With this, Marius had entire sympathy. He also welcomed the speed with which the business was being put through. If Eudemius had changed, Marius was changing also. For no man can look on power well-nigh as limitless as any man below a sovereign may wield, knowing that power between his own hands for good or ill, and not become either a despot or a chastened man. And there comes a moment in the transition when it is doubtful which role will fit. Marius, in the natural course of events, had reached this stage. He was sobered at the prospect opening before him; withal his ambition was mounting by leaps and bounds. There seemed nothing which he could not do. He thrilled at the contemplation of the position which would be his; for he was human and Roman, and power, and still more power, was as the breath of life to his nostrils.

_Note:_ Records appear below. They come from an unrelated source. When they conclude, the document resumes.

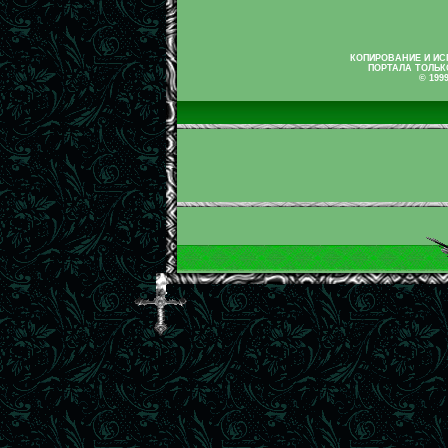
КОПИРОВАНИЕ И И
ПОРТАЛА ТОЛЬК
© 199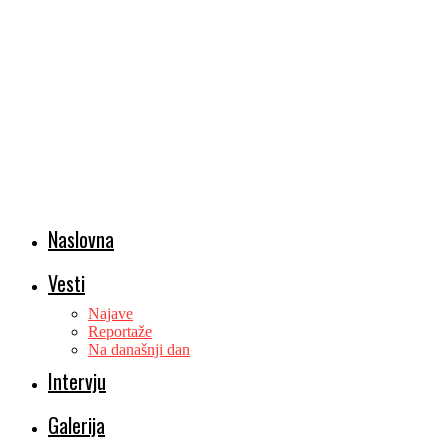
Naslovna
Vesti
Najave
Reportaže
Na današnji dan
Intervju
Galerija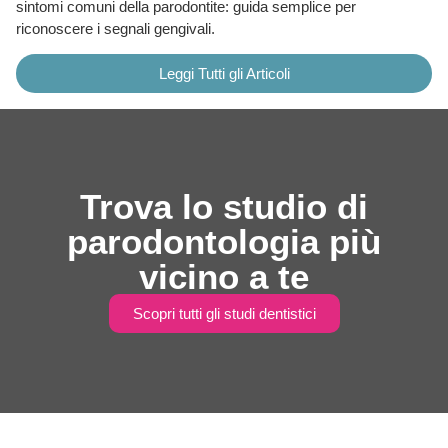
sintomi comuni della parodontite: guida semplice per
riconoscere i segnali gengivali.
Leggi Tutti gli Articoli
Trova lo studio di
parodontologia più
vicino a te
Scopri tutti gli studi dentistici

And he thrilled again at the absolute confidence placed in his integrity by Eudemius; for he was honorable, and that his honor should remain untarnished as his sword was the only law to which he owned. But since this would generally serve all other purposes, it sufficed.
II
Over the marshes twilight was falling. The sun had set; the western sky was tinged with cold pale lemon; further, where the color faded into the dusky dome of night, hung a wan evening star. The land was snow-bound and desolate as far as the eye could see. The marsh-ford was glazed with a thin sheet of ice, through which, by the banks, clumps of black frozen reeds protruded. Through this ice, much broken by wheels, dark shallow water showed. On the other side of Thorney the river flowed sluggish and sullen, ice-bound along its banks. Midstream, making slow way to the island, a round clumsy coracle, such as were used by fishermen, was paddling, the only vessel abroad. In it sat two persons, the boatman and Eldris. She sat huddled forlornly in the coracle's bottom, shivering in her long black cloak.
Two carts creaked from the high-road down to the marsh-ford on the northern side of the island, and labored through, their drivers muffled to the eyes in cloaks with heavy hoods drawn close around their faces. On the island itself men appeared at intervals in the alleys between the houses. There were few camp-fires on the beach, showing that those who had come had nearly all found shelter within the houses. The air was keenly cold and very still, so that sounds carried clearly; but, unaccountably, there were few sounds. At this, the busiest time of the day, Thorney seemed strangely silent.